Document Number V Rev

29



Figure 3 shows how MTAP processors can be used to implement an orderlist manager. The numbering shows the sequence of events which occur as packets are scheduled, binned, re-binned, sorted and output etc. (Full walkthrough could be provided if necesary)

- When MTAP processors are arranged in a data flow processing architecture they are well suited to the processing of a high speed stream of packets. They naturally operate by performing batch reads of data [1], doing some processing, and then pushing data out onto queues.
- State Engines used as hardware accelerators can enable the MTAP processors to store and manage the logical state required for the bins.
- The bins are most conveniently implemented as LIFO stacks. This minimises the required state per bin, and simiplifies the management of bins as linked lists in memory.
- When each packet is stored in a bin its location in memory is retained in the state engine. This can be used as a pointer by the next packet which needs to be written to the same bin. Each bin is thus a stack in which each entry points to the next one down.
- A databuffer block is used to store the bins. The block contains a bin memory and presents producer and consumer interfaces to the processor [1]. The consumer receives a stream of packets and simply writes them to a supplied address. The producer receives batch read requests from the procesor and outputs data from the requested bin.
- As each bin is organised as a linked list, it is the responsibility of the producer to extract the linked list pointer from each packet as it is read from the bin. Using SRAM the access time should be fast enough to make this serialised process efficient.
- In a real system embodiment it is not necessary to store the actal packets in the bins. Small records which represent records can be processed in their place. This is described in [2]. This simplifies implementation as the bins now store small entitles (records) of fixed size.

### Additional related design work

On-demand load balancing: The MTAP processors are split between the enqueueing (scheduling) task and the dequeueing (final sort) task. A sufficient number of processors must be implemented in order that they can cope with the transient worst case rate of packet arrival. However, the nominal arrival rate is much lower. This would mean that a number of processors could routinely lay idle or be underused. The proposal is that a small number of processors are assigned permanently to either the enqueueing or dequeueing tasks. The remainder may float, If input congestion is detected then the floating processors thread switch and assist in the enqueueing task. When the congestion is cleared, the floating processors migrate to the dequeueing task and help to clear the backlog in the queues. If dequeuing is well resourced, then floating processors may default to peripheral tasks such as statistics pre-processing for subsequent reporting to the control plane.

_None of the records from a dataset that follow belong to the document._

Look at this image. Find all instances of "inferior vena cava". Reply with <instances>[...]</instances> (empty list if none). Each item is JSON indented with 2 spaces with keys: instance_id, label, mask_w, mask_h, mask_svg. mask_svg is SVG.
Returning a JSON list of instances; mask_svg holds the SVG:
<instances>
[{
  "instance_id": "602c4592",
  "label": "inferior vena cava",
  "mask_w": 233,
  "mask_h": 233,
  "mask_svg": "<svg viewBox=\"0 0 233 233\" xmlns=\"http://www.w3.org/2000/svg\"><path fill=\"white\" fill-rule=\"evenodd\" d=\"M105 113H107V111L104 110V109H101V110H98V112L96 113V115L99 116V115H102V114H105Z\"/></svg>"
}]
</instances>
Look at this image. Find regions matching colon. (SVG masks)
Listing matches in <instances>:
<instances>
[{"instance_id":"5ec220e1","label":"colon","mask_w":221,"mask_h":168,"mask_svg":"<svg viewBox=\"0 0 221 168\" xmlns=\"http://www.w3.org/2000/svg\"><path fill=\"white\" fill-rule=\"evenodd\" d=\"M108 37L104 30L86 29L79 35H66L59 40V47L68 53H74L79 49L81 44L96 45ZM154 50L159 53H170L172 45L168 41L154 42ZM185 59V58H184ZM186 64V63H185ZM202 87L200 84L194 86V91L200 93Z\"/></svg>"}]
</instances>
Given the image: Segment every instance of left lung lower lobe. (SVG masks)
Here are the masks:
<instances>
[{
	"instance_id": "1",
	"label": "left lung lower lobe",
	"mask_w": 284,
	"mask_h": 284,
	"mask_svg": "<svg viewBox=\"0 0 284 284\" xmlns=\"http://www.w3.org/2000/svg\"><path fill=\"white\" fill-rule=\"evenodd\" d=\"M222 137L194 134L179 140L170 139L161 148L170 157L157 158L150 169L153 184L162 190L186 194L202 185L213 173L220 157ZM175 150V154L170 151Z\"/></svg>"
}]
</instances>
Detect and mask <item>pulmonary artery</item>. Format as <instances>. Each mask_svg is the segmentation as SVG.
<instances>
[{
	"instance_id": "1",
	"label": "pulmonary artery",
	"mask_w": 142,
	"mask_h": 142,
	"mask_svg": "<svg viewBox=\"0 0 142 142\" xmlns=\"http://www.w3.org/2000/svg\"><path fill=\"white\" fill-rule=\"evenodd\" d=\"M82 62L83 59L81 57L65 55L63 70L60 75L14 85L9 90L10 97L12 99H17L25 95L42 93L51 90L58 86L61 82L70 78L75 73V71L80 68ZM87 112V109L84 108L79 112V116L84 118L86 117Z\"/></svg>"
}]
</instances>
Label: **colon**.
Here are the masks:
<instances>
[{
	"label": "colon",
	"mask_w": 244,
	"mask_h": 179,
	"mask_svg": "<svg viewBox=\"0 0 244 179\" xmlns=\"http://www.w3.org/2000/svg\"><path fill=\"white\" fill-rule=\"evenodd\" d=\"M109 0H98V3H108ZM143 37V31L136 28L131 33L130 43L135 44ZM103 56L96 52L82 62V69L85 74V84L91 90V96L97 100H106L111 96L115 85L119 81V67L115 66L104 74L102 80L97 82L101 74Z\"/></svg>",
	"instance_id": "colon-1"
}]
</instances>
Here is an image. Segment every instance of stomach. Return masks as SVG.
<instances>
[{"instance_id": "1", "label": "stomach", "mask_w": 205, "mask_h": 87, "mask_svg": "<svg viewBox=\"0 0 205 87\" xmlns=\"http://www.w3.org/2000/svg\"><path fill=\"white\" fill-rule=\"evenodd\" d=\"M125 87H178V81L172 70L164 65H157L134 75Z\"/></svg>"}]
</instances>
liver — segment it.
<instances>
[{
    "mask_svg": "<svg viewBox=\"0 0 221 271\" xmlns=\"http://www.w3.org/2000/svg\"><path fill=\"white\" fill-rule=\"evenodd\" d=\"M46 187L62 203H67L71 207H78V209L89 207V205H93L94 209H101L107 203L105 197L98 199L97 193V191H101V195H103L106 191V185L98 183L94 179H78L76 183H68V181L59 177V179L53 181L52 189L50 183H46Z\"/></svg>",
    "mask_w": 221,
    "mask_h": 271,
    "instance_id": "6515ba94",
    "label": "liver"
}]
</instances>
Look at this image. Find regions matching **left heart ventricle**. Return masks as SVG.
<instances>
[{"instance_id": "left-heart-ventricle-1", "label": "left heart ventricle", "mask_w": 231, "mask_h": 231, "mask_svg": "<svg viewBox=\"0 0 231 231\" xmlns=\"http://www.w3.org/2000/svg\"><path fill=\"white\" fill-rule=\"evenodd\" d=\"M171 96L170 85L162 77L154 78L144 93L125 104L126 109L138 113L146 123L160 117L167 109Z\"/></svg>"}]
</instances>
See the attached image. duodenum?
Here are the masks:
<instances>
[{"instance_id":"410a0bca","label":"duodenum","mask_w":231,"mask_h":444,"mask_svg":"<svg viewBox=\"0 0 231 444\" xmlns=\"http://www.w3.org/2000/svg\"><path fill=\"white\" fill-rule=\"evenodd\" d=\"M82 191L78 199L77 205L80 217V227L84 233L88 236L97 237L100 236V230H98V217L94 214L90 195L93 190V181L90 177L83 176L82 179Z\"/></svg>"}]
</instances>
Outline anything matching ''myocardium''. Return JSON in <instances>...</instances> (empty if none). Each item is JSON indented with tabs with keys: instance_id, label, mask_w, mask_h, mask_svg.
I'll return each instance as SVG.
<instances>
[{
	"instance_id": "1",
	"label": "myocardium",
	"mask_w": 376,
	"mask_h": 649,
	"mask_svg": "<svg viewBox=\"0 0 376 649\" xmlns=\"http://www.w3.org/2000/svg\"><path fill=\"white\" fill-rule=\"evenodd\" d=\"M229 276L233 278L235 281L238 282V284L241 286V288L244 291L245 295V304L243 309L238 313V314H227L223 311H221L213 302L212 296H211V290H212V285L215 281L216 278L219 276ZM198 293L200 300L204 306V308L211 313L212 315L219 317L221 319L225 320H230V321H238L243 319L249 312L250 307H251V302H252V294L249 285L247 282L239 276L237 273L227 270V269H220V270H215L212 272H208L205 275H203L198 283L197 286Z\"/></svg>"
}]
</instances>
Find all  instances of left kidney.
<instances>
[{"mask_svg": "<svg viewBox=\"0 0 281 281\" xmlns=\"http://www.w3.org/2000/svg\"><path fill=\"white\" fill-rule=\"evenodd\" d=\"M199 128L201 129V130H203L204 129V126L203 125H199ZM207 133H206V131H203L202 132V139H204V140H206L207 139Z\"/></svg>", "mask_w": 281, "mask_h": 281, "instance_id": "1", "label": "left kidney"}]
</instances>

Shadowed memory management: This is an essential element of the orderlist management system solution. Although simple, I felt it might be sufficiently valuable as an idea to descibe it separately. Any given data structure needs functions to read and write entries, logical state to characterise the structure, and underlying memory management to efficiently store the structure. The MTAP processor and accelerator only acheive the first two of these. No mention has yet been made of maintaining a freelist of available memory and allocating memory for the data structure to grow into. This in itself can often incur considerable overhead. The efficiency of the orderlist manager is only possible because the memory management has already been performed for it as follows:

### Background:

In 40G traffic handling is is practical to divorce the packet buffering from the processing task. As described in the 40G programmable Traffic Handler proposal, packets are stored in memory within the packet buffering system. Small records are passed to the processing system which efficiently manipulates records in place of packets they represent.

Document Number VRev

- The packet memory is partitioned into small blocks of fixed size. A free list or bitmap is maintained which keeps track of which blocks are allocated and which are free.
- The bitmap is used by the memory management system to dynamically manage memory. Packets can ber streamed directly into memory on arrival from the switch fabric, with the small record of metadata retained
- Most significantly, the record will contain the memory address of the (first) block of memory in which the packet is stored.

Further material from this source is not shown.